International normative guidance on MHPSS in the COVID-19 pandemic was developed quickly in the early months of the pandemic, in 2020. For instance, the Inter-Agency Standing Committee (IASC) Reference Group on MHPSS in Emergency Settings issued an interim briefing note to outline the MHPSS aspects of the COVID-19 outbreak3. This guidance outlined fourteen key activities that were recommended to be implemented as a part of the national COVID-19 response.
The research component of this project aims to (1) assess the extent to which the IASC recommended MHPSS activities were included in the national response to the COVID-19 pandemic in African countries and (2) explore barriers and enablers to MHPSS integration into the COVID-19 response.
Identifying challenges and opportunities for MHPSS integration into the COVID-19 response will provide evidence to inform preparedness and response to future infectious disease outbreaks and other public health emergencies in the continent.
An explanatory sequential mixed-methods study, using an online survey followed by in-depth interviews, was conducted with data collection taking place between October and December 2020. In this approach, initial quantitative results are followed up by more in-depth qualitative research to better understand quantitative results.
In order to obtain data on MHPSS response in African countries, we purposively selected Mental Health Focal Points in national Ministries of Health (MoH), WHO Regional and Country Offices, and staff of National Public Health Institutions to respond to the survey and to be interviewed. Civil society representatives were also included in the interviews to obtain information from different perspectives. The invitation to participate was sent via Africa Centres for Disease Control and Prevention (Africa CDC), West African Health Organisation (WAHO) and WHO Regional Office for Africa (AFRO), and WHO Regional Office for the Eastern Mediterranean (EMRO).

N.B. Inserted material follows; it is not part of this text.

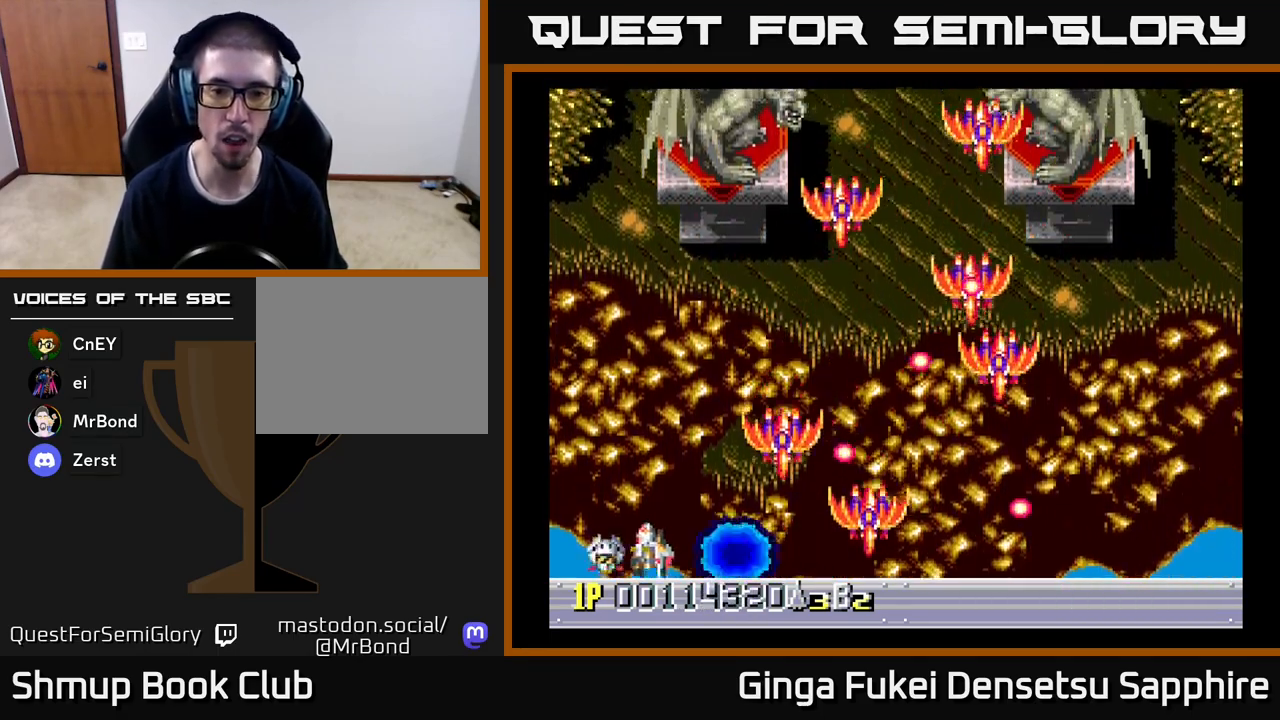
{"buttons": ["DPAD_DOWN", "DPAD_RIGHT"], "left_stick": "center"}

Findings from this research will help inform the capacity-building and system-strengthening components of the project.
Through this project, a consortium of Africa’s leading public health institutions was established in order to guide research and build a foundation for future work to increase visibility and investment into public mental health within key institutions in Africa, as well as within the international development sector.